## What the task requires
Reproduce every line of the data below without any changes, and leave the pictures out of your answer.

________________

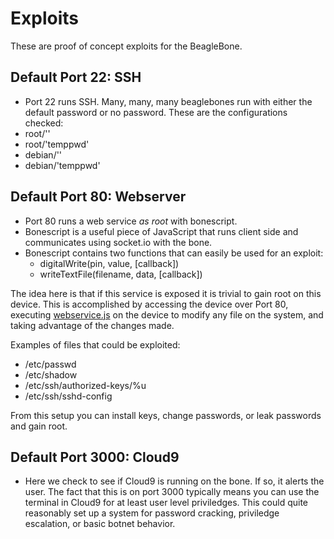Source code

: # Exploits
These are proof of concept exploits for the BeagleBone.

## Default Port 22: SSH
- Port 22 runs SSH. Many, many, many beaglebones run with either the default password or no password.
These are the configurations checked:
- root/''
- root/'temppwd'
- debian/''
- debian/'temppwd'


## Default Port 80: Webserver
- Port 80 runs a web service *as root* with bonescript.
- Bonescript is a useful piece of JavaScript that runs client side and communicates using socket.io with the bone.
- Bonescript contains two functions that can easily be used for an exploit:
	- digitalWrite(pin, value, [callback])
	- writeTextFile(filename, data, [callback])

The idea here is that if this service is exposed it is trivial to gain root on this device. This is accomplished by accessing the device over Port 80, executing [webservice.js](webservice.js) on the device to modify any file on the system, and taking advantage of the changes made.

Examples of files that could be exploited:
- /etc/passwd
- /etc/shadow
- /etc/ssh/authorized-keys/%u
- /etc/ssh/sshd-config

From this setup you can install keys, change passwords, or leak passwords and gain root.

## Default Port 3000: Cloud9
- Here we check to see if Cloud9 is running on the bone. If so, it alerts the user. The fact that this is on port 3000 typically means you can use the terminal in Cloud9 for at least user level priviledges. This could quite reasonably set up a system for password cracking, priviledge escalation, or basic botnet behavior.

________________

## Exercise solution
Source code

: # Exploits
These are proof of concept exploits for the BeagleBone.

## Default Port 22: SSH
- Port 22 runs SSH. Many, many, many beaglebones run with either the default password or no password.
These are the configurations checked:
- root/''
- root/'temppwd'
- debian/''
- debian/'temppwd'


## Default Port 80: Webserver
- Port 80 runs a web service *as root* with bonescript.
- Bonescript is a useful piece of JavaScript that runs client side and communicates using socket.io with the bone.
- Bonescript contains two functions that can easily be used for an exploit:
	- digitalWrite(pin, value, [callback])
	- writeTextFile(filename, data, [callback])

The idea here is that if this service is exposed it is trivial to gain root on this device. This is accomplished by accessing the device over Port 80, executing [webservice.js](webservice.js) on the device to modify any file on the system, and taking advantage of the changes made.

Examples of files that could be exploited:
- /etc/passwd
- /etc/shadow
- /etc/ssh/authorized-keys/%u
- /etc/ssh/sshd-config

From this setup you can install keys, change passwords, or leak passwords and gain root.

## Default Port 3000: Cloud9
- Here we check to see if Cloud9 is running on the bone. If so, it alerts the user. The fact that this is on port 3000 typically means you can use the terminal in Cloud9 for at least user level priviledges. This could quite reasonably set up a system for password cracking, priviledge escalation, or basic botnet behavior.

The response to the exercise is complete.